6h3/4 soir  Temps de gelée splendide. Il fait vraiment froid. Voilà l’Hiver. Nos pauvres soldats dans les tranchées !!!!… Rien de saillant. Pas sorti le matin, fort occupé. Reçu lettre de Madeleine m’annonçant que Jean est arrivé à St Martin en permission jusqu’au 22 novembre, il doit être à Fontainebleau le 27.

Après-midi audience de conciliation pour les réquisitions militaires. Tout cela suit son cours, mon service étant parfaitement organisé et y veillant. Rentré à 5h, travaillé. Le calme, pas de bombardement sérieux. Le sous-intendant Payen me disait qu’un officier du 403ème (403ème RI, affecté à la défense de Reims depuis le 25 août 1916) lui aurait rapporté qu’un prisonnier allemand se serait vanté qu’ils allaient bombarder Reims pendant 48h sans désemparer ! Attendons, c’est tout ce qu’on peut dire dans notre malheureuse situation.
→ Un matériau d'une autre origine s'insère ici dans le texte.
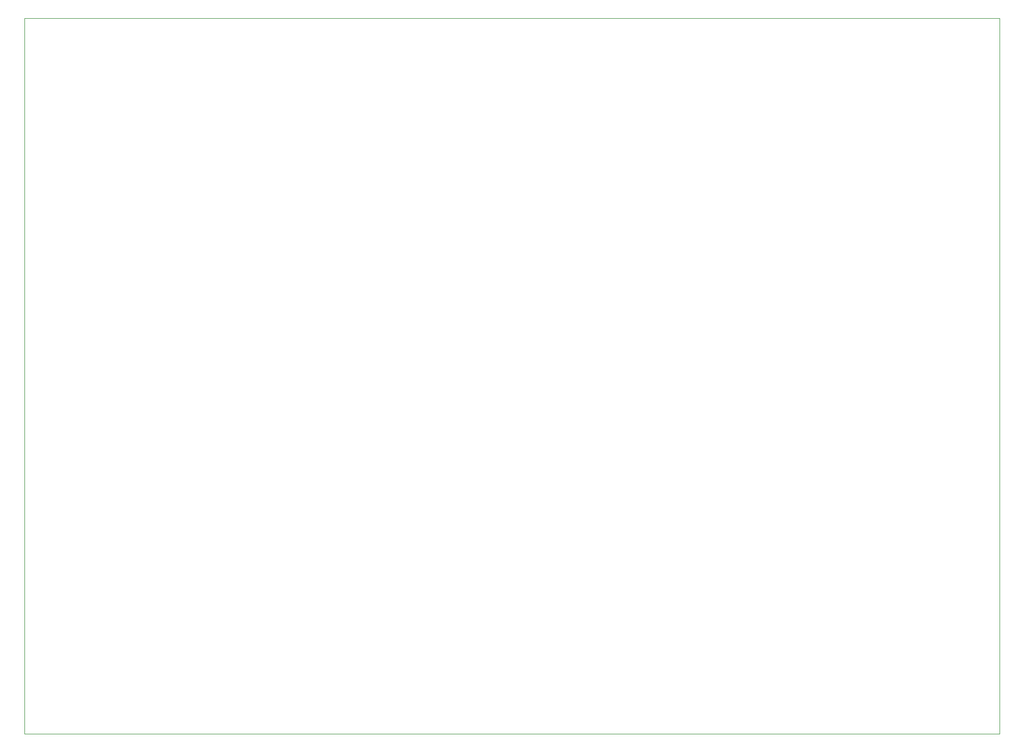
<source format=gbr>
G04 #@! TF.GenerationSoftware,KiCad,Pcbnew,5.1.6-c6e7f7d~86~ubuntu16.04.1*
G04 #@! TF.CreationDate,2020-08-03T14:49:15+05:30*
G04 #@! TF.ProjectId,Aardonyx,41617264-6f6e-4797-982e-6b696361645f,v1.0*
G04 #@! TF.SameCoordinates,Original*
G04 #@! TF.FileFunction,Profile,NP*
%FSLAX46Y46*%
G04 Gerber Fmt 4.6, Leading zero omitted, Abs format (unit mm)*
G04 Created by KiCad (PCBNEW 5.1.6-c6e7f7d~86~ubuntu16.04.1) date 2020-08-03 14:49:15*
%MOMM*%
%LPD*%
G01*
G04 APERTURE LIST*
G04 #@! TA.AperFunction,Profile*
%ADD10C,0.100000*%
G04 #@! TD*
G04 APERTURE END LIST*
D10*
X281706200Y-45680600D02*
X281706200Y-162210600D01*
X123106200Y-45680600D02*
X281706200Y-45680600D01*
X123106200Y-162210600D02*
X123106200Y-45680600D01*
X281706200Y-162210600D02*
X123106200Y-162210600D01*
M02*

</source>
Impressions, Louis Guédet, Notaire et Juge de Paix à Reims. Récits et impressions de guerre d'un civil rémois 1914-1919, journal retranscrit par François-Xavier Guédet son petit-fils

Paul Hess

16 novembre 1916 – De divers côtés, nous apprenons que les Allemands ont en effet mené, hier, une attaque avec gaz asphyxiants aux Cavaliers de Courcy. Notre artillerie l’aurait brisée.

— Canonnade et sifflements vers 17 h.

Paul Hess dans Reims pendant la guerre de 1914-1918, éd. Anthropos

538_001


 Cardinal Luçon

Jeudi 16 – Nuit tranquille à Reims ; mais tir de nos gros canons toute la nuit de temps en temps à longs intervalles. Pas de riposte allemande. – 1° ; beau temps. Matinée bruyante de 9 h. à 11 h. A 5 h. bombes sifflent sur batteries. Plusieurs tombent pas loin d’ici. Puis lecture Wisennmann (Fabiola). Commencé Lagrange (Epître aux Romains).

Cardinal Luçon dans son Journal de la Guerre 1914-1918, éd. par L’Académie Nationale de Reims – 1998 – TAR volume 173

Jeudi 16 novembre

Violents combats sur le front de la Somme. L’ennemi a tenté un puissant effort au nord et au sud de la rivière. Il n’a obtenu que des avantages très restreints au prix de pertes très élevées. Au nord, il a attaqué, après un bombardement intense de nos positions, depuis Lesboeufs jusqu’à Bouchavesnes et au-delà. Il a pris pied seulement dans nos éléments avancés, à la corne nord et à la lisière ouest du bois de Saint-Pierre-Vaast. Au sud, il a porté ses assauts sur le front Ablaincourt-bois de Chaulnes. La lutte s’est terminée par l’échec des Allemands, qui ont dû rentrer dans leurs tranchées de départ, sauf dans la partie est du village de Pressoir où ils ont pu progresser. Les Anglais ont gagné du terrain au nord de l’Ancre. Leur chiffre de prisonniers monte exactement à 5.678. Leurs pertes sont peu importantes. Au sud de l’Ancre, ils ont fortifié leurs positions à l’est de la butte de Warlencourt. Nouveau succès serbe dans la région de la Cerna. Nos alliés prennent le village de Cegel. De concert avec nous, ils progressent au nord de Veleselo vers Tepavoi. Le chiffre de leurs prisonniers est, au total, de 3,200. Les Roumains reculent en Valachie et réalisent des avantages en Dobroudja. Succès russe sur la Narajovka. L’Amérique fait une démarche à Berlin en condamnant les déportations belges. La Russie proteste contre l’appel austro-allemand aux Polonais.